Nel chiarore soffuso del palco si trascinano figure instabili svuotate di energia, particelle dal movimento irrisolto, isolate: The Sonic Life of a Giant Tortoise, l'ultimo affondo di Toshiki Okada  sulla condizione umana presentato a Vie Scena Contemporanea Festival 2011, mette in scena un sogno iperreale che fa risuonare l'insoddisfazione di fondo propria dell'esistenza. I personaggi sono stretti nella loro vita quotidiana fino a soffocare senza niente che possa giustificare il peso di quell'infelicità. 

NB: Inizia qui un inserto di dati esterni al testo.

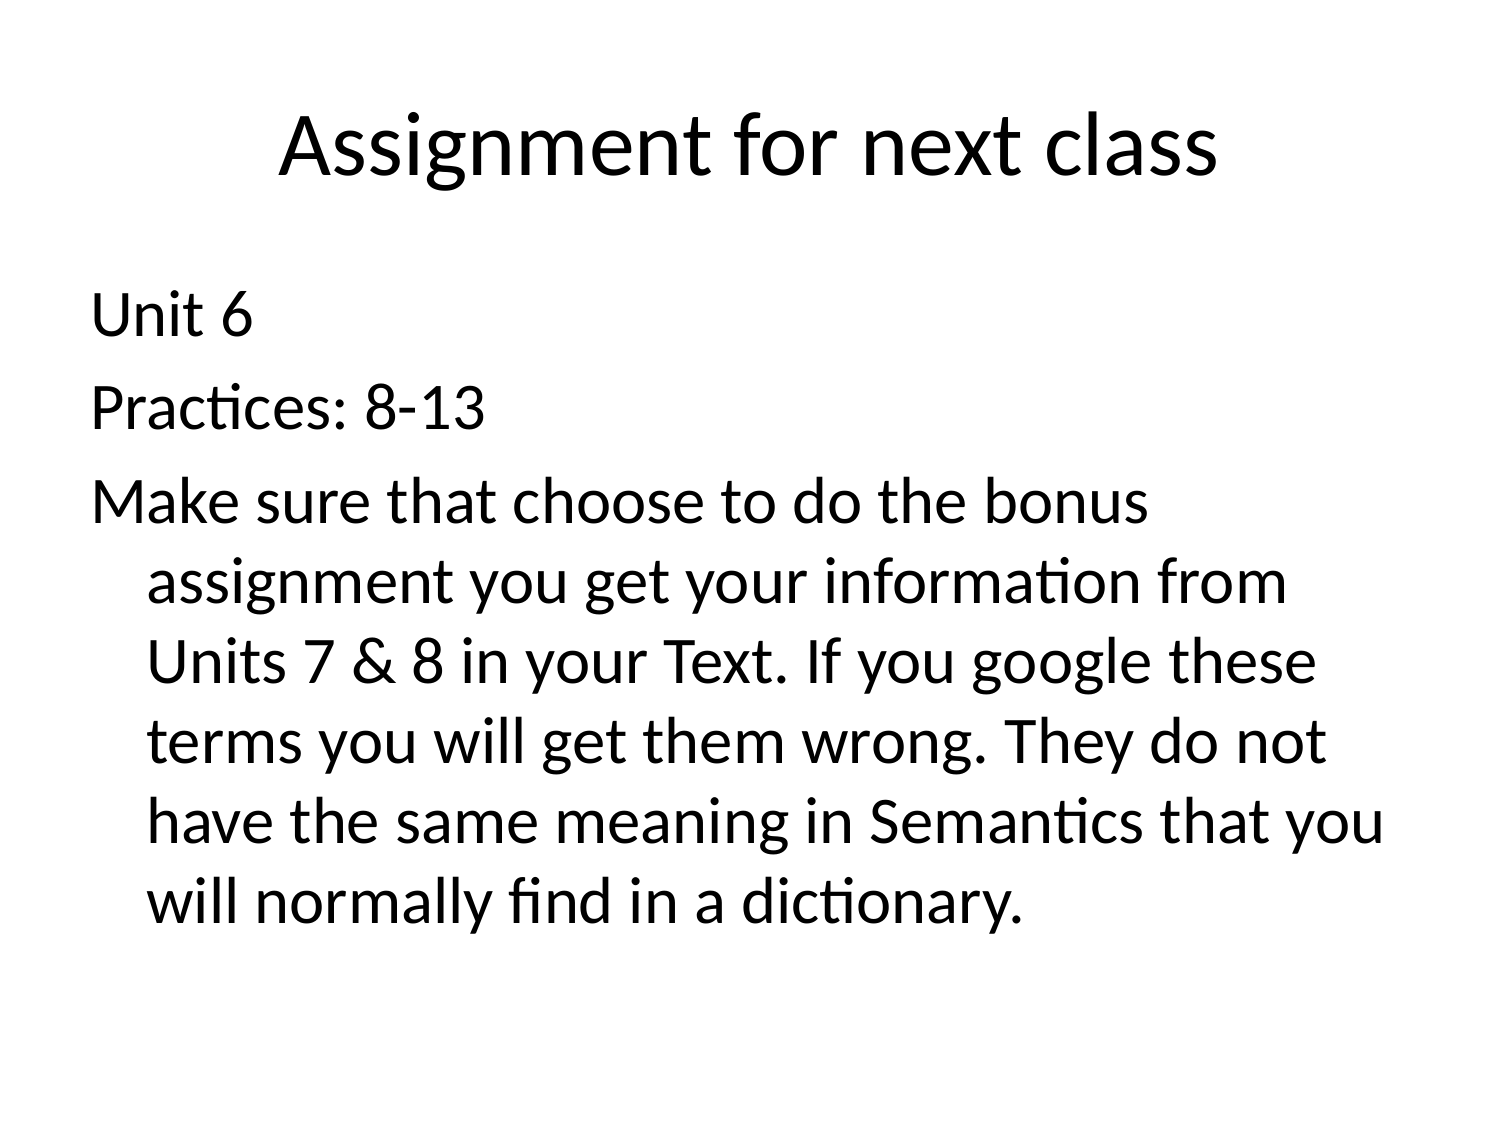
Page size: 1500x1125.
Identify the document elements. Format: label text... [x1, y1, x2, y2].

title Assignment for next class [75, 45, 1425, 233]
list Unit 6 Practices: 8-13 Make sure that choose to do the bonus assignment you get your information from Units 7 & 8 in your Text. If you google these terms you will get them wrong. They do not have the same meaning in Semantics that you will normally find in a dictionary. [75, 262, 1425, 1005]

Coppie di Tokio che parlano tra loro quasi senza guardarsi: viaggiatori spenti sui binari veloci della metropolitana riempiono il tempo annuendo a discorsi sulla vivacità della metropoli, sulla bellezza del viaggio, a cui nessuno crede davvero. Non manca l’amore, ma ci si scopre a confessare che sarebbe meglio vivere in quello eterno e malinconico del lutto, causato dalla morte del compagno. Tutto va avanti attraverso piccole speranze o aspettative che possano rompere la stasi. Ma i desideri guidati dall’immaginario sociale non viaggiano oltre il luogo comune e il moto resta negato. Il corpo è lo specchio di questa condizione: perimetri leggeri, costruiti della consistenza della luce, racchiudono i percorsi casuali di arti spostati per inerzia; il disequilibrio è scaricato di tutta la tensione che porta con sé, lo slancio perde la direzione e ricade su se stesso.
L'abilità del regista giapponese sta nell'impedire che tutte queste sensazioni restino confinate sul palco: come nei precedenti lavori, il ritmo dello spettacolo è dilatato da lunghi silenzi, da frasi accennate e mai pronunciate, i vuoti si riempiono dell'aspettativa frustrata dell'osservatore. Le ampie pause lasciano andare i pensieri di chi osserva, ma la concentrazione è subito richiamata da battute lapidarie di frasi spezzate in mille punti, così che la dimensione onirica dello spettacolo, che si compone di identità invertite, di “io” narranti riflessi su differenti narratori, diventa palpabile nell’attenzione fluttuante dello spettatore. La separazione dalla vita, l’insofferenza passa attraverso misurati meccanismi scenici, finché lo sguardo non si allontana ancora di più, non si distacca dal teatro stesso. È il gesto finale di Okada, mostrare lo spazio, il qui e ora, la finzione e la profonda verità di tutto questo sognare: il vetro incrinato della quarta parete cade in frantumi, la luce da acquario inonda gli spettatori che si scoprono a fluttuare come in scena, inebetiti, con la bocca socchiusa e gli occhi spenti.